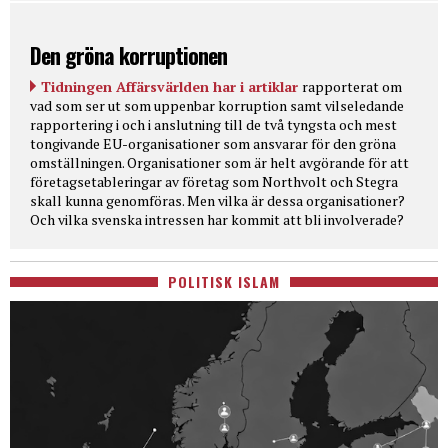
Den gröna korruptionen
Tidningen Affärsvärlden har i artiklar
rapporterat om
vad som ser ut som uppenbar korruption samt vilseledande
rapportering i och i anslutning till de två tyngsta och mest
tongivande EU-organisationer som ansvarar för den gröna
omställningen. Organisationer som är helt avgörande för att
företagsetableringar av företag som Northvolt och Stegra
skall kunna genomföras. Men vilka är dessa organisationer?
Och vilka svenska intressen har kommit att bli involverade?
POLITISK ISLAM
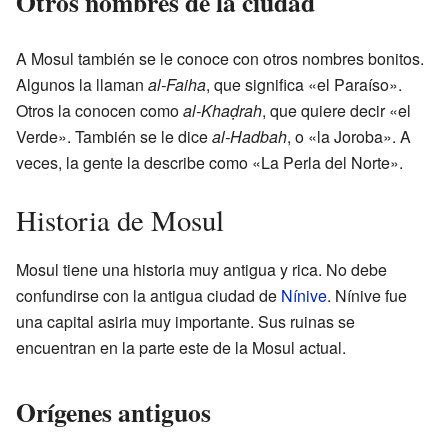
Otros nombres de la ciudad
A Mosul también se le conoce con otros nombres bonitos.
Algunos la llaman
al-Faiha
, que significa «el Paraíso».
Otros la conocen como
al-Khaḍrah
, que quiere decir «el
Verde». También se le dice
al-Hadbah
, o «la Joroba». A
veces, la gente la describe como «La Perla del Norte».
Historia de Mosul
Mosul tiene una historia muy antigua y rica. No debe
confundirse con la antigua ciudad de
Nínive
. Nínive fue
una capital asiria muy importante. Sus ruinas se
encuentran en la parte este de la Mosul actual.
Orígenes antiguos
------------------------
• **Aim of the task**
Look through the entries for the string "como". Every line that has it belongs in the answer.

• **Exercise response**
Otros la conocen como
veces, la gente la describe como «La Perla del Norte».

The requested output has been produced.